The Nabarima, a Venezuelan tanker partly operated by Italian energy giant ENI, was first noticed to be tilting in July. By August, crews discovered that water was leaking into the ship, threatening to sink it.
She is in “very poor condition,” tweeted Eudis Girot, the head of the Unitary Federation of Petroleum Workers of Venezeula on Aug. 31, warning that the tanker held about nine feet of water in her lower decks. Photos with the post showed flooding in various sections of the interior of the vessel.
Last month Gary Aboud, who represents the fishing community in Trinidad, got close enough to the tanker to show the gravity of the risk to the entire Southern Caribbean. “What we found was frightening,” Aboud said in a video posted online on Sept. 7.
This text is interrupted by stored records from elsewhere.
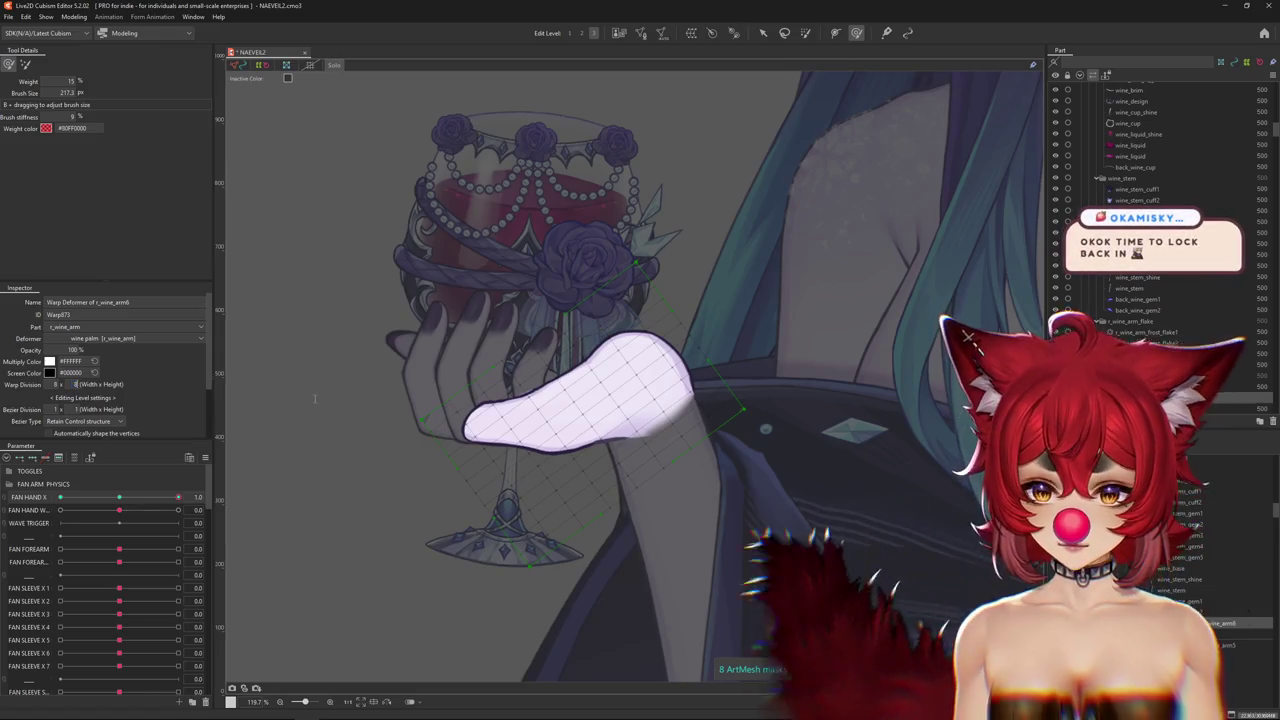
left_click_drag(119, 497, 240, 490)
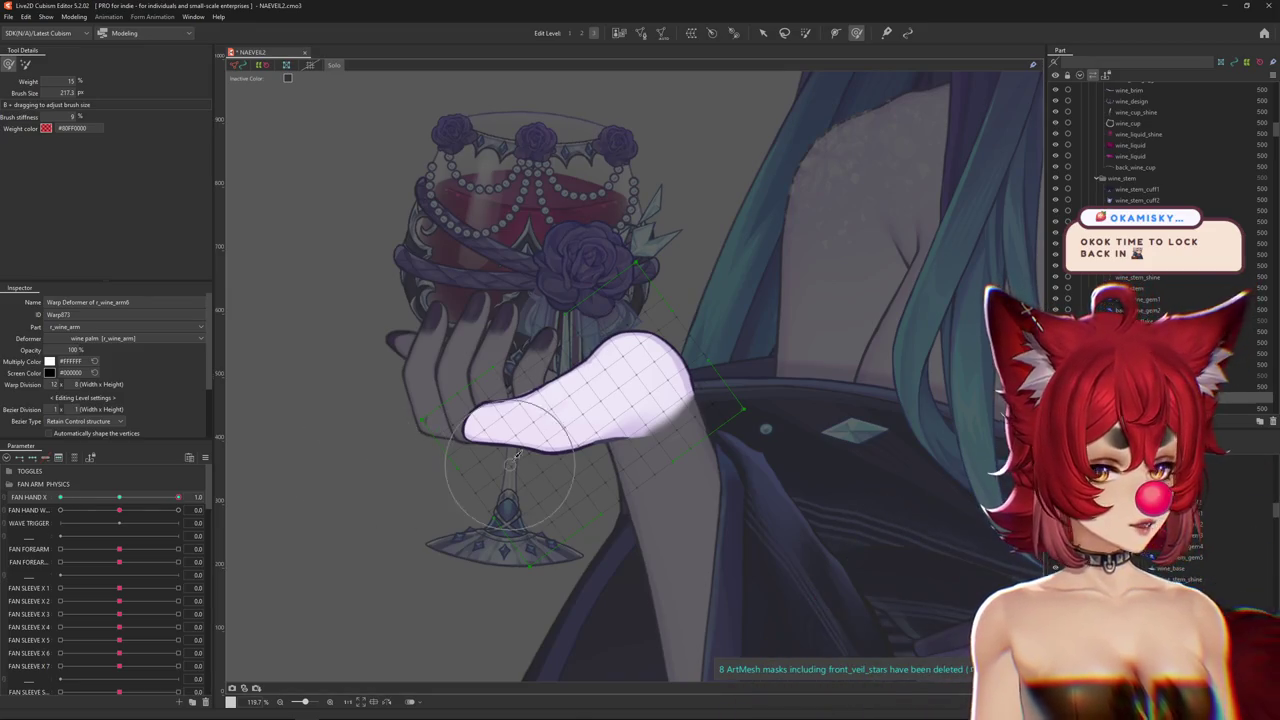
mouse_move(602, 380)
left_mouse_down()
mouse_move(572, 360)
mouse_move(546, 442)
mouse_move(510, 445)
left_mouse_up()
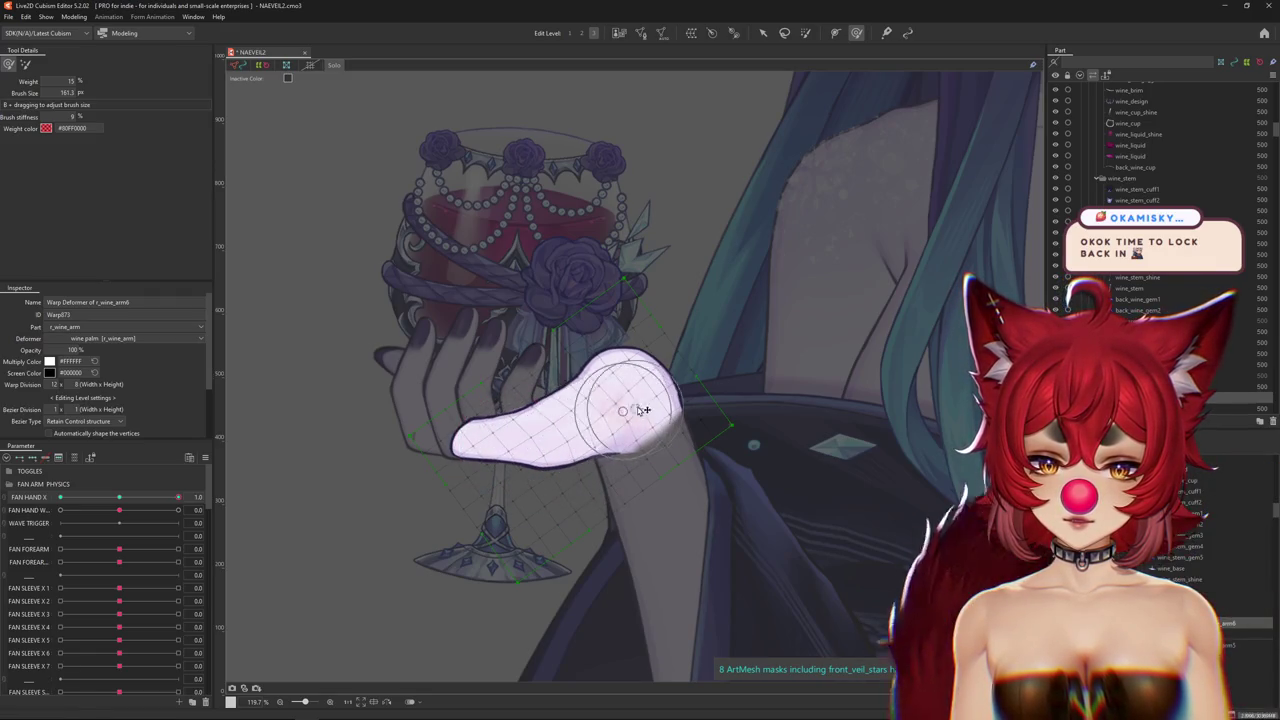
left_click_drag(618, 415, 626, 410)
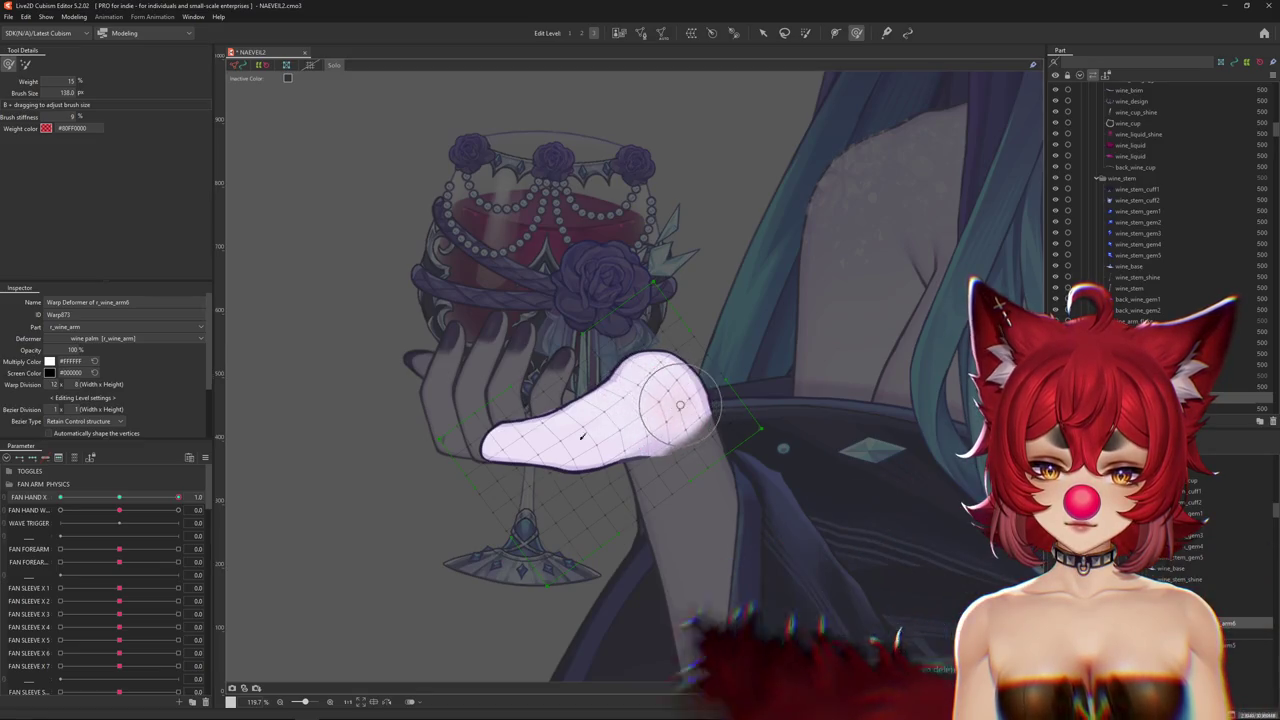
Sculpt the hand with the grid hidden, comparing the -1.0 and 1.0 poses.
key("ctrl+h")
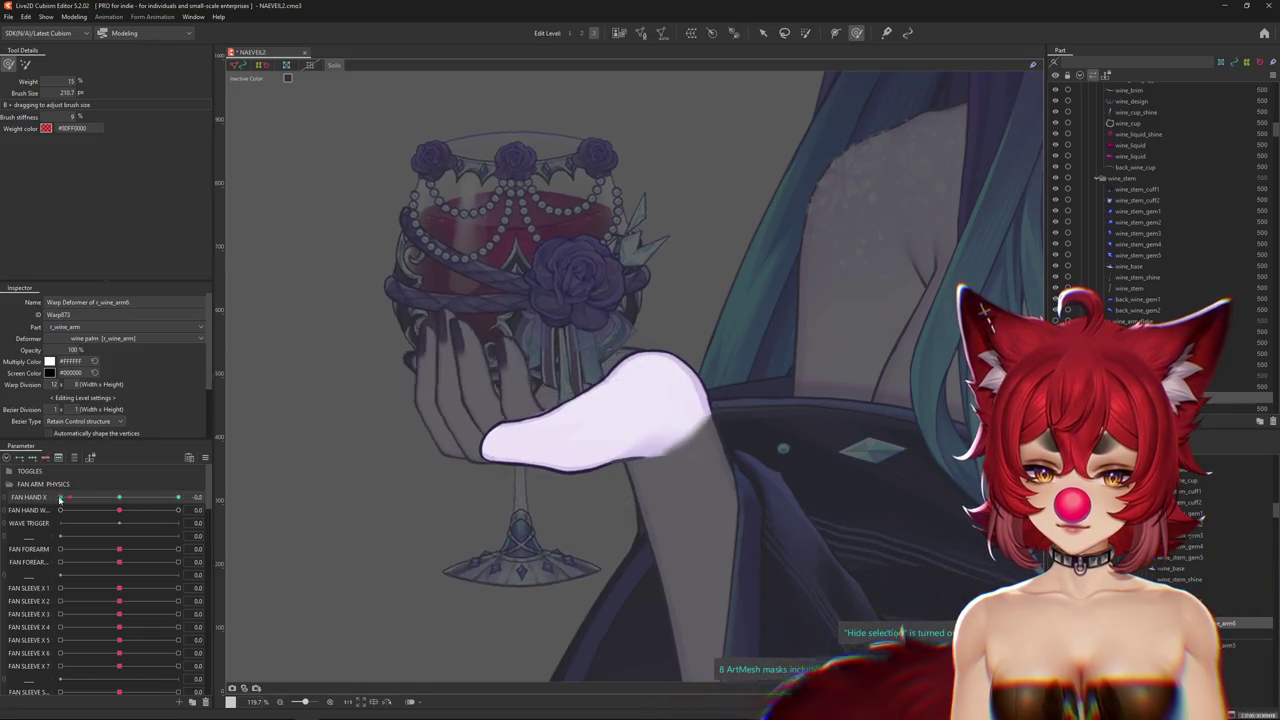
left_click_drag(563, 418, 640, 408)
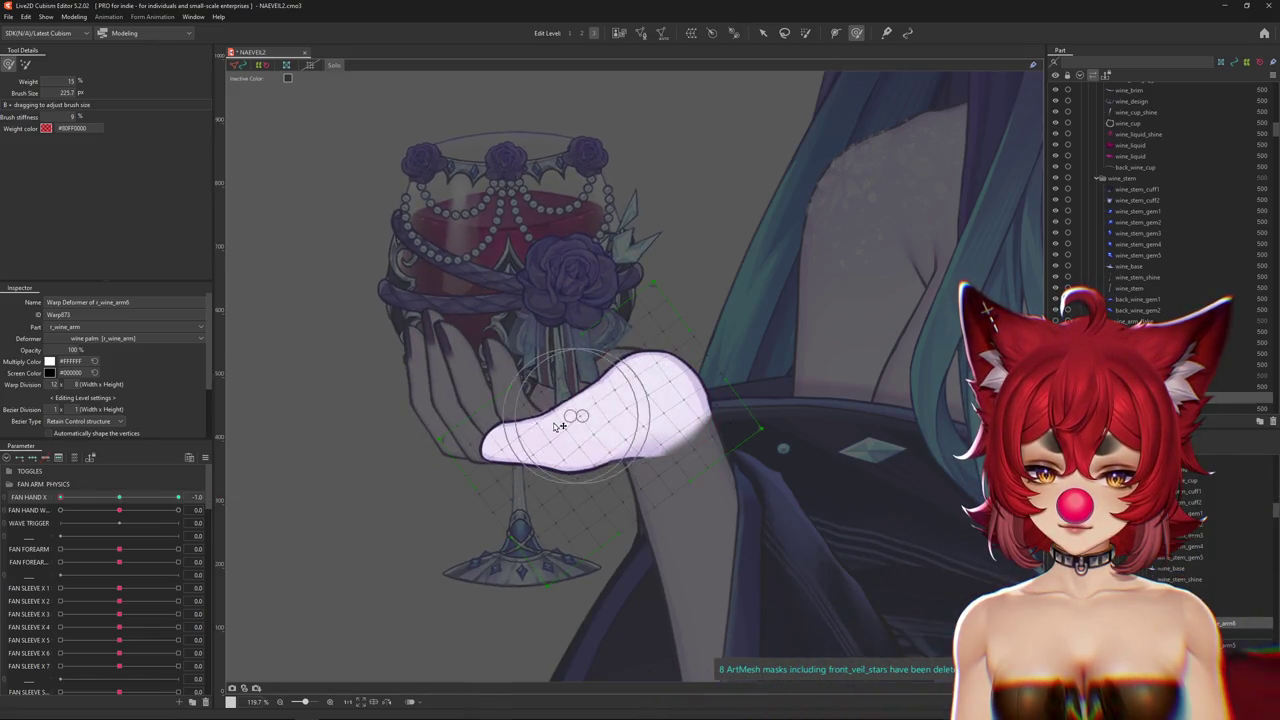
mouse_move(561, 431)
left_mouse_down()
mouse_move(581, 432)
mouse_move(651, 342)
left_mouse_up()
left_click(178, 497)
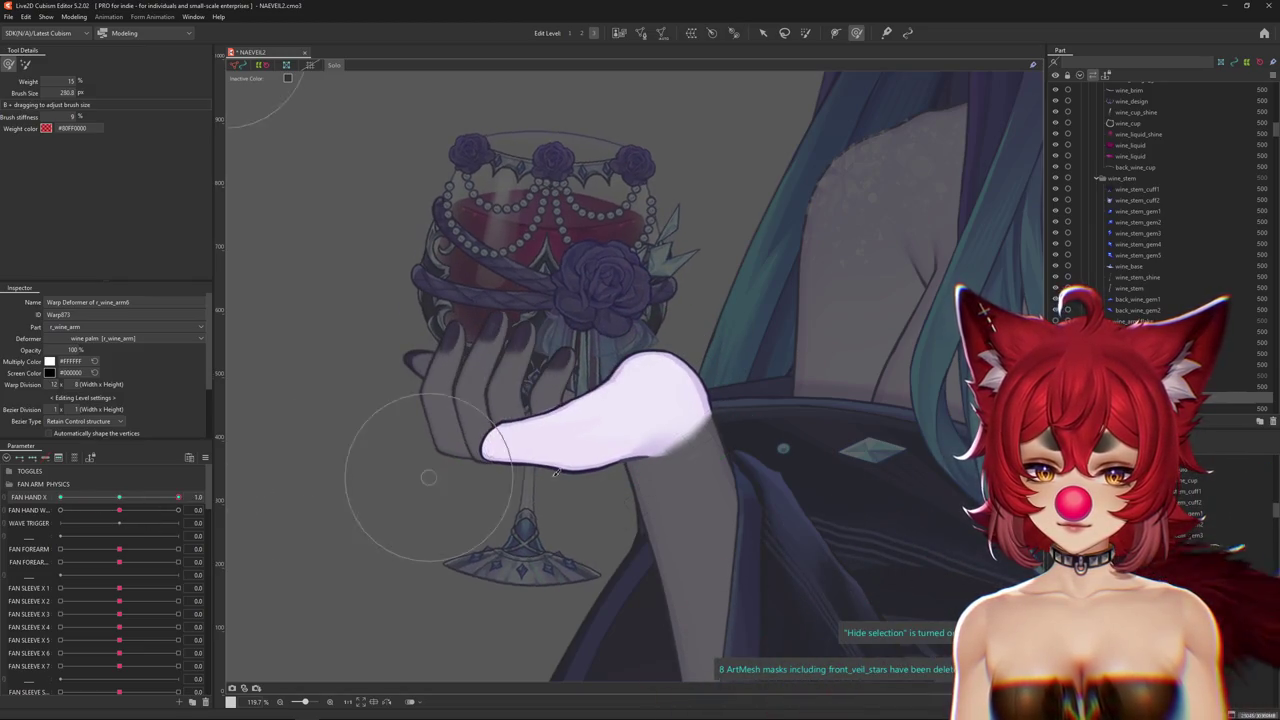
left_click(310, 65)
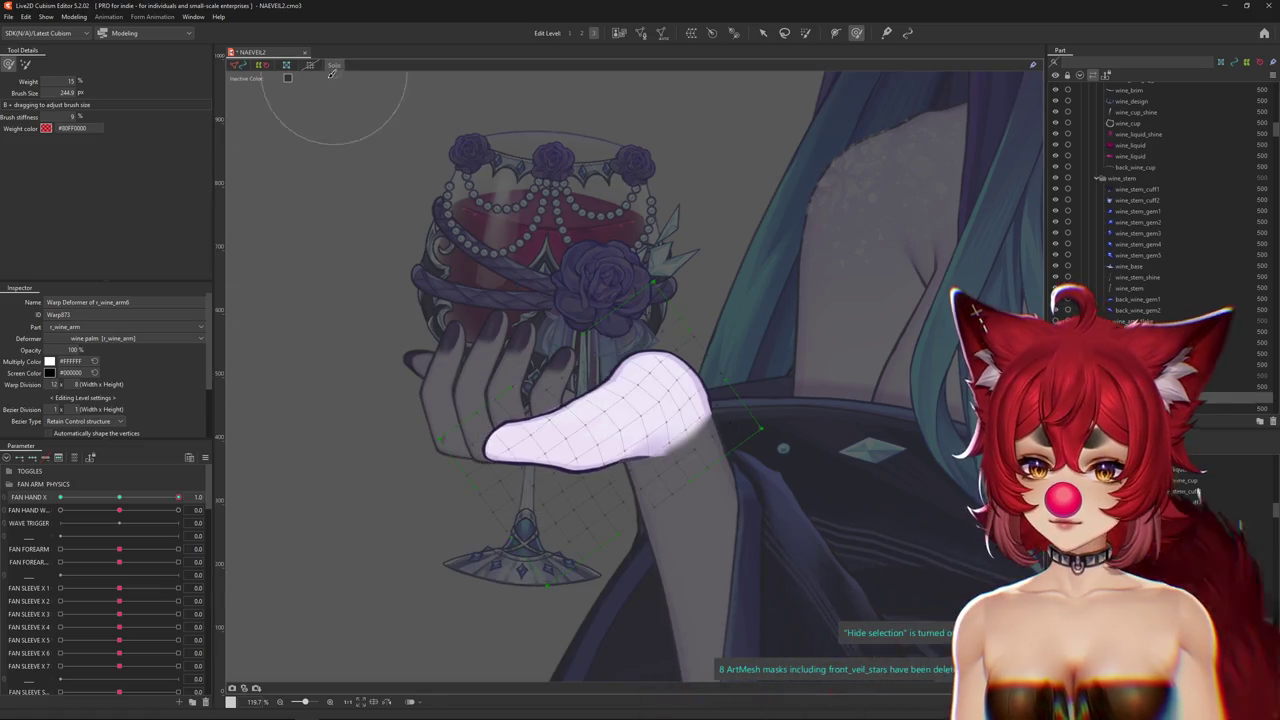
key("ctrl+h")
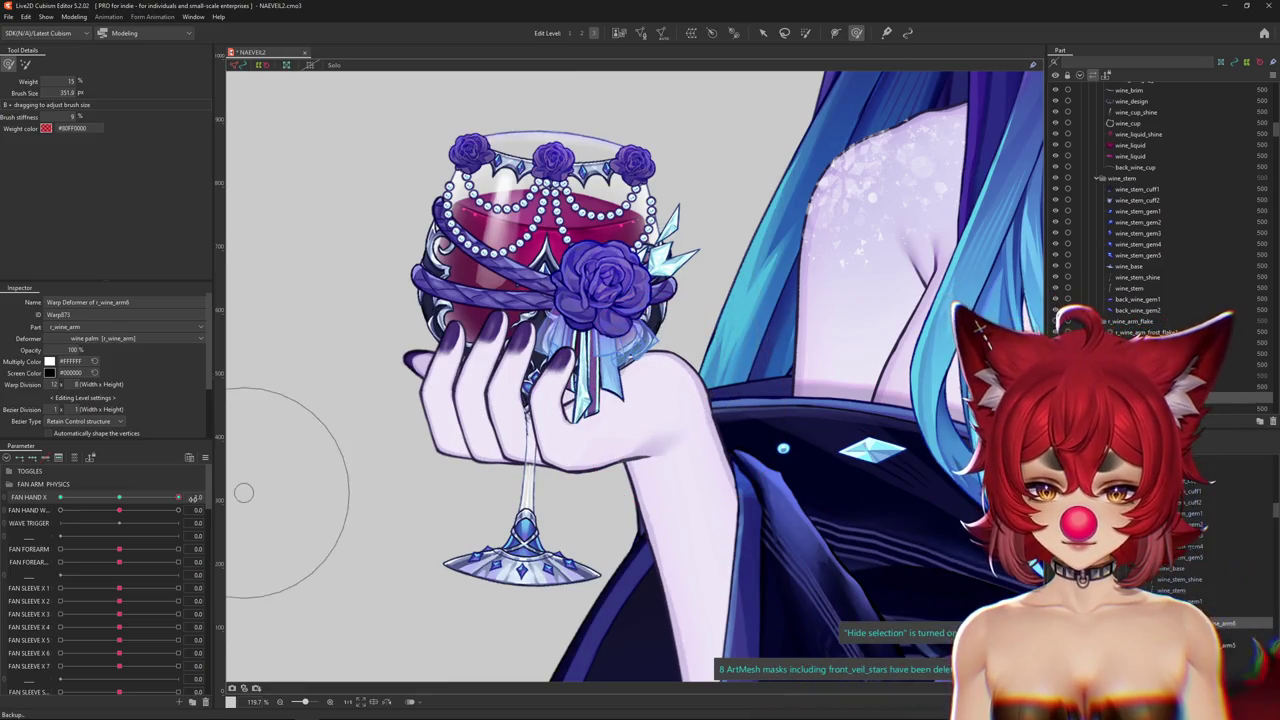
Compare the hand at FAN HAND X -1.0 and 1.0, ending at -1.0 with objects under the palm listed.
left_click_drag(178, 497, 46, 495)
The tanker appeared to be tilting at an angle of 25 degrees, Aboud said in the video, while pointing at the ship just a few feet away from him. Currently the ship is held in place by anchor chains, although it isn’t clear how strong the chains are, and how long they will be able to control the tanker. The chains “aren’t enough,” Aboud said, adding that poor weather could cause the tanker to flip.
The situation could also be exacerbated by a particularly active 2020 tropical cyclone season, which has already seen 28 cyclones, 11 hurricanes and four “major” hurricanes.
In his video, Aboud criticized Trinidad and Tobago government officials for a lack of response to the situation, which has now been ongoing for three months. An oil spill of this magnitude could wreck the livelihoods of over 50,000 local fisherman who rely on the sea, cause long term ecological harm to the biodiversity in the nearby coral reef, and pose a broader regional risk, Forbes reported.
“This requires national emergency,” Aboud said. “(I’m) calling on the government of Trinidad and Tobago to wake up and do something.”
International maritime reports have also been calling for action since early September, the Trinidad and Tobago Guardian reported, and government officials have asked for verification from Venezuelan officials on the status of the tanker.
In early September, Trinidad and Tobago Energy Minister Franklin Khan noted that initial reports from Venezuelan authorities described the vessel to be in upright and stable condition.
“The Energy Ministry through the Venezuelan Embassy has offered any assistance, technical or logistical to the Government of Venezuela that it may require. Also, the Minister of Energy is in contact with his Venezuelan counterpart for further updates as they become available,” a spokesman for Khan stated.
According to Khan, Trinidad and Tobago and Venezuela have a bilateral agreement which includes an oil spill contingency plan, “in the event of a genuine risk exists or an active spill occurs.” “This is the agreement that will govern the action of the Government,” he said.
Should the spill occur, it will be the fourth major oil spill from Venezuela in the past three months.
In early September, fisherman and experts confirmed that oil was leaking into the sea near Falcón State, in north-east Venezuela, from a cracked underwater pipeline linked to attempts to restart fuel production at a refinery.
The month before, photos showed beaches and mangroves around Moroccoy National Park, on the west-central Venezuelan coast, slicked in oil. The images quickly gained traction online before local officials said a clean up effort was taking place. Research released two weeks later by Simón Bolívar University attributed the oil spill to the incompetence of state authorities working at the nearby El Palito refinery, located 66 kilometres south of the park.